11 Stories That Have Better Batman-Superman Moments

11 Stories That Have Better Batman-Superman Moments

The storyline that pits Clark Kent against Bruce Wayne in Batman v Superman isn’t very good, barely held together by the flimsiest of threads. But this grudge match/team-up has already happened a lot in comics, and most times it’s been more compelling than Zack Snyder’s mess of a movie.

Superman and Batman have been around for more than 75 years, and, for the first big chunk of their publishing history, they were best buds. Clark would swing by and visit the Batcave, or an investigation would bring Batman to Metropolis, wacky hijinks would ensue and they’d resolve the plot without a hint of rivalry. The two crimefighters would clash from time to time, though, and those fights often highlighted key differences between them. As DC Comics has rebooted and reset its fictional universe over the decades, Bruce and Clark’s relationship has gotten more tense and volatile. The stories below showcase the moments when Bats and Supes have come to blows, traded harsh words or entered into uneasy partnerships with each other.

- **Extracted data**
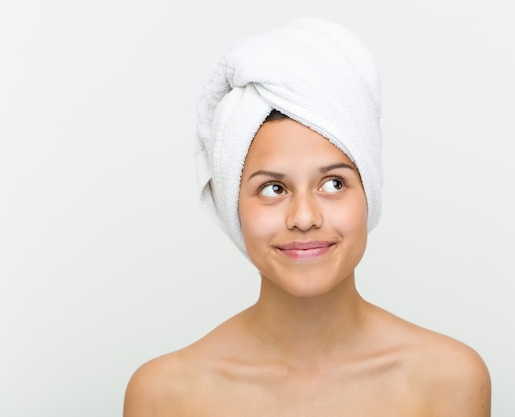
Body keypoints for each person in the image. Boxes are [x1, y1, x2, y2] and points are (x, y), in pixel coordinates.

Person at [123, 17, 491, 417]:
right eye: (273, 188)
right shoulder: (164, 395)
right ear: (234, 208)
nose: (304, 217)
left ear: (369, 193)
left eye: (333, 184)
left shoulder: (448, 380)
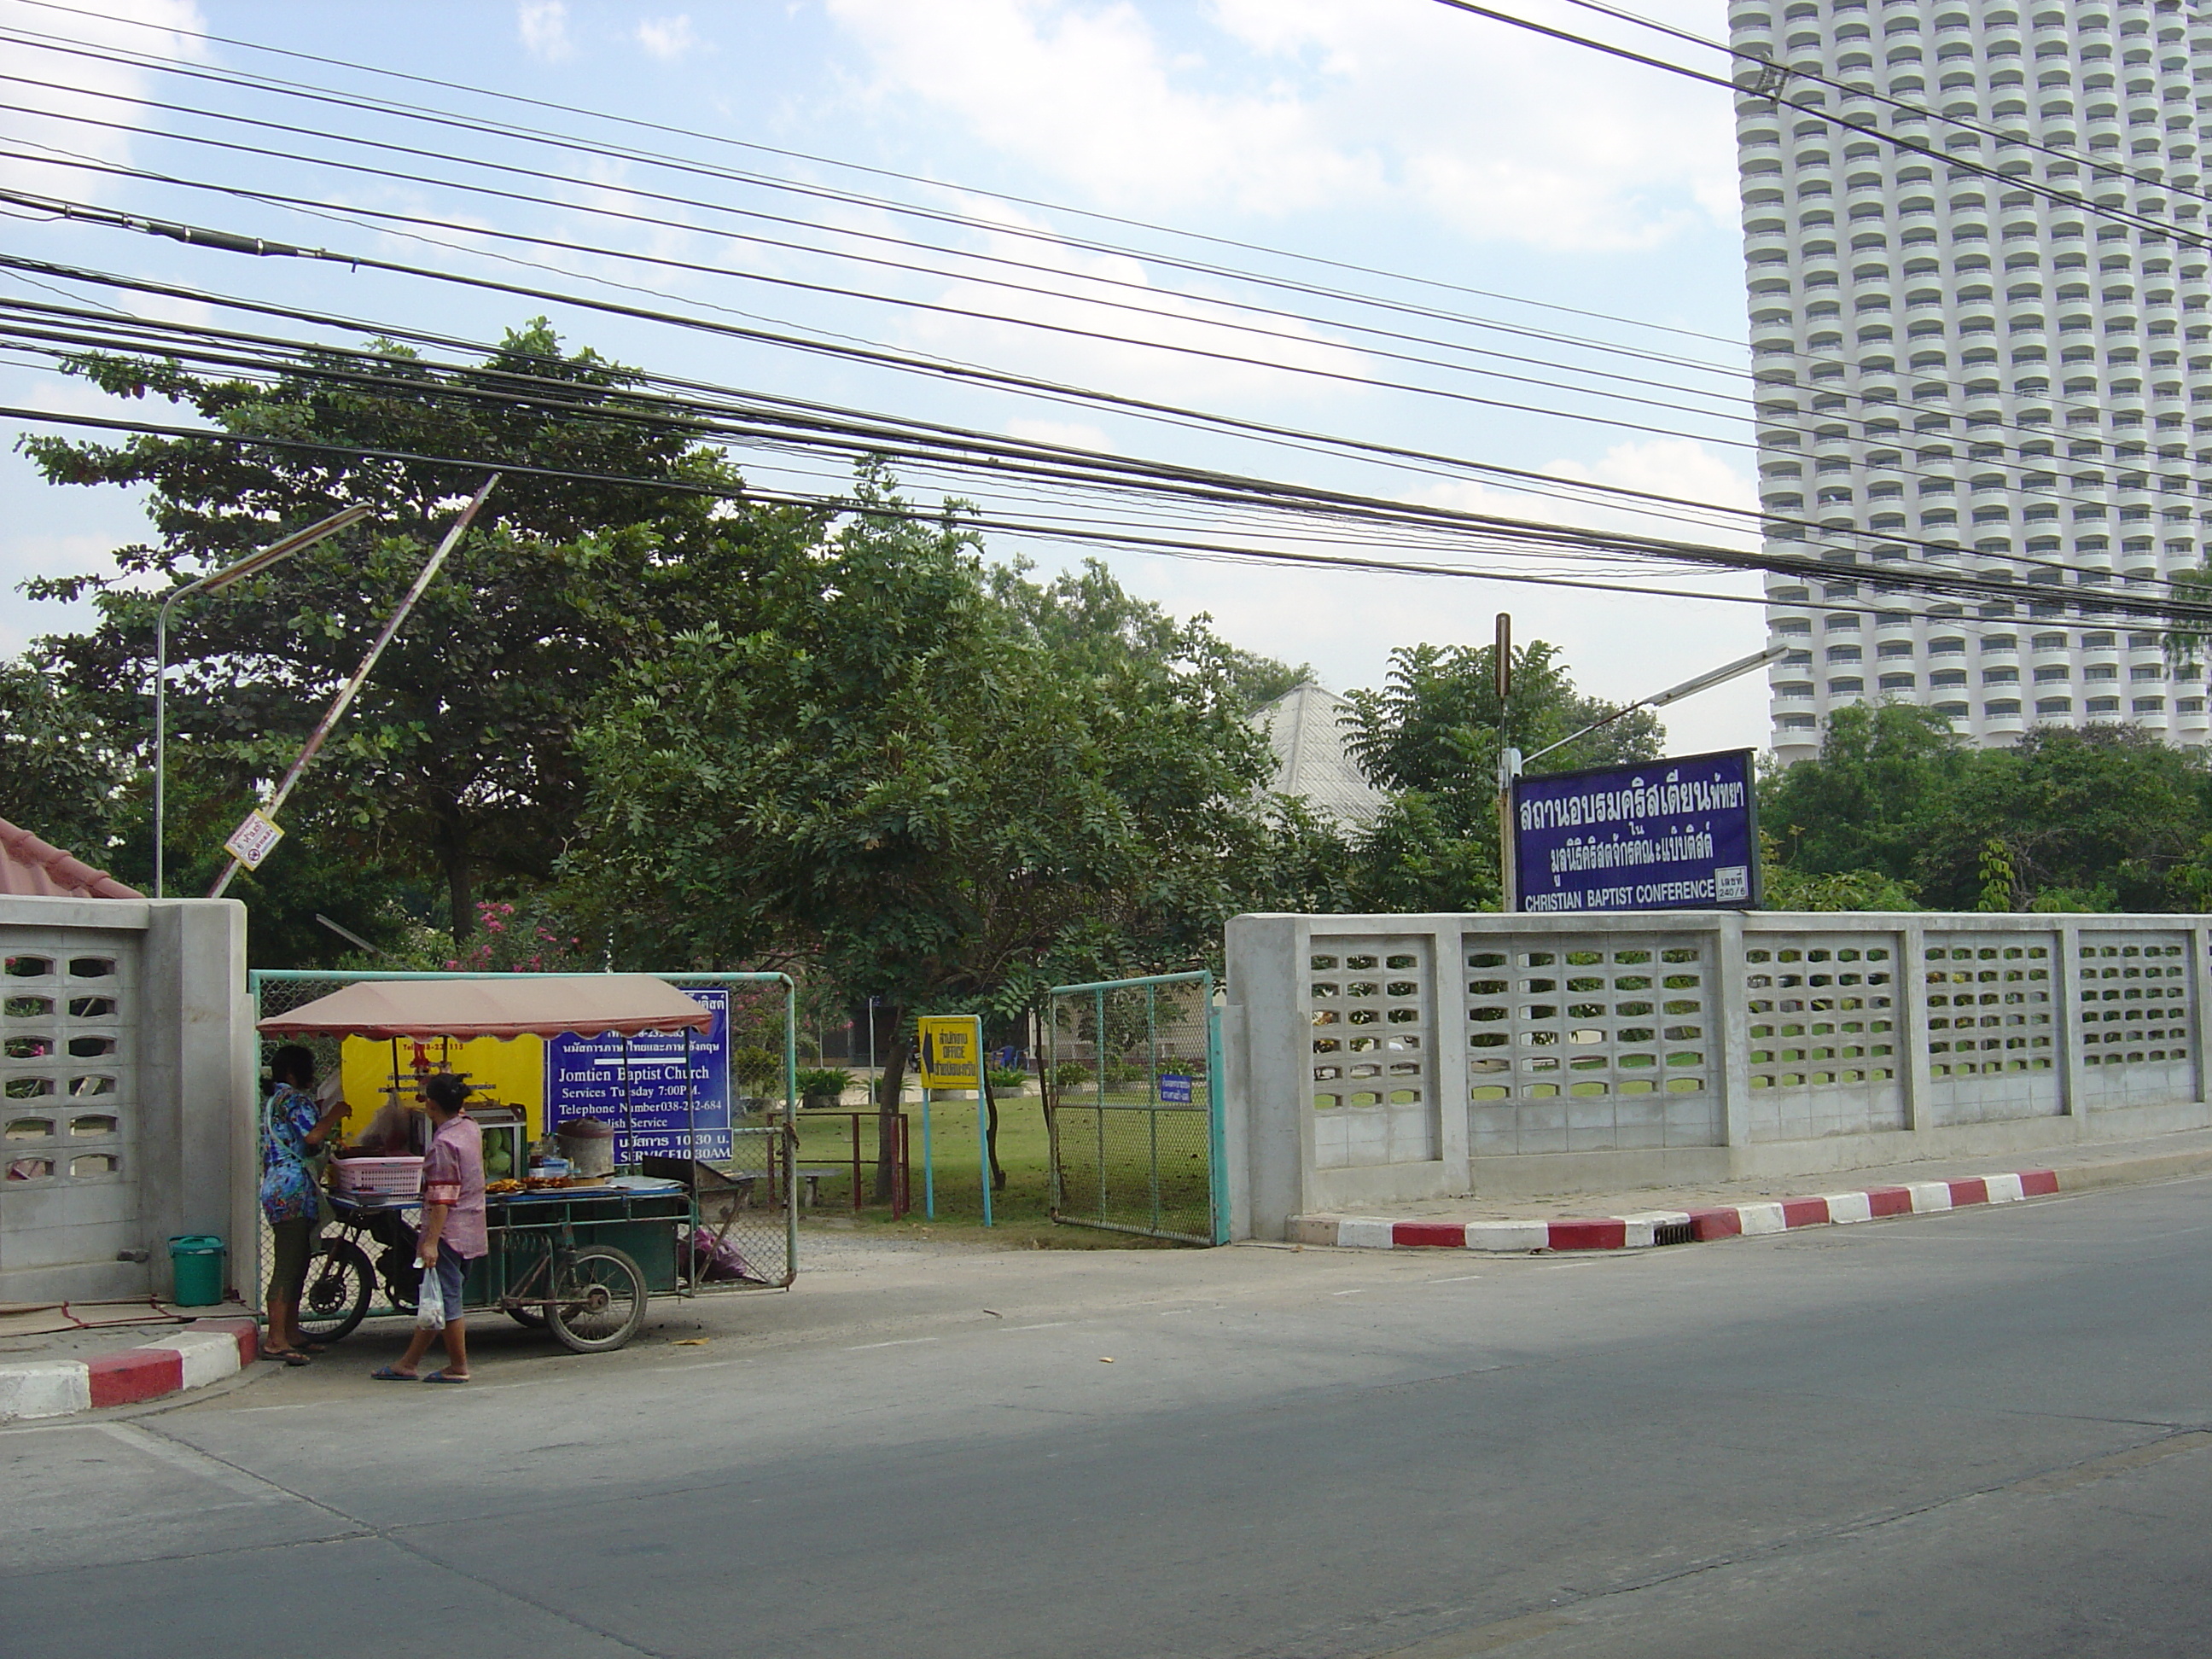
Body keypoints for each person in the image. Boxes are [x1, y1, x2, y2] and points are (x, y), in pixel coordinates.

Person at [372, 1072, 486, 1383]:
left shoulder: (444, 1144)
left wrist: (431, 1242)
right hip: (471, 1226)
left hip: (449, 1232)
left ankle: (458, 1366)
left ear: (430, 1105)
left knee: (447, 1299)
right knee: (434, 1296)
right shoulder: (470, 1129)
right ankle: (408, 1363)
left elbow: (441, 1199)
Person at [259, 1045, 347, 1365]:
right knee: (287, 1266)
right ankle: (276, 1339)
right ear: (293, 1073)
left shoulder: (274, 1101)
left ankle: (292, 1333)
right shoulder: (292, 1099)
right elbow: (312, 1139)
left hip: (282, 1187)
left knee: (298, 1263)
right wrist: (335, 1115)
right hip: (291, 1190)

- **Explore the material**
A) In the article on Batman-Superman stories, reproduce the passage between "Superman and Batman" and "with each other.", inclusive.
B) Answer these questions using the article on Batman-Superman stories:
(i) For how long have Superman and Batman been around?
(ii) Whose movie does the article call a mess?
(iii) What has happened to Bruce and Clark's relationship as DC Comics has rebooted and reset its fictional universe?
C) Carry the article on Batman-Superman comic stories forward from its final sentence.

- **Expected outputs**
A)
Superman and Batman have been around for more than 75 years, and, for the first big chunk of their publishing history, they were best buds. Clark would swing by and visit the Batcave, or an investigation would bring Batman to Metropolis, wacky hijinks would ensue and they’d resolve the plot without a hint of rivalry. The two crimefighters would clash from time to time, though, and those fights often highlighted key differences between them. As DC Comics has rebooted and reset its fictional universe over the decades, Bruce and Clark’s relationship has gotten more tense and volatile. The stories below showcase the moments when Bats and Supes have come to blows, traded harsh words or entered into uneasy partnerships with each other.

B)
(i) More than 75 years.
(ii) Zack Snyder's.
(iii) It has gotten more tense and volatile.

C)
World’s Finest #299

In the original iteration of the DC Universe that started with Superman’s first appearance in 1938, the Last Son of Krypton and the Caped Crusader had a relationship that was largely friction-free for years and years. They shared top billing in the long-running title World’s Finest, which had them teaming up almost every issue. However, in the mid-’80s, Batman left the Justice League and formed his own super-team after an argument centred on breaking the law in the service of seeking justice. This sequence from 1984’s World’s Finest #247 shows how the characters interacted with each other after that rift. It’s more a verbal fight than anything, but it gets at what annoyed them about each other.

Man of Steel #3

Everything changed for the DC Universe in 1986. A massive crossover event called Crisis on Infinite Earths resulted in a completely rebooted timeline, with updated takes on the origins and relationships of DC’s stable of heroes. Superman’s modern-day origin story rolled out in the Man of Steel miniseries, which included a new story showing a first meeting with Batman. In this issue, Bruce thwarts Clark’s efforts to bring him in by saying that a bomb will explode and kill an innocent person if the Kryptonian so much as touches him.

There’s an end-of-story twist that makes this gambit a little less cold-blooded, but the moment drives home the idea that the post-Crisis versions of these characters wouldn’t be chums any time soon.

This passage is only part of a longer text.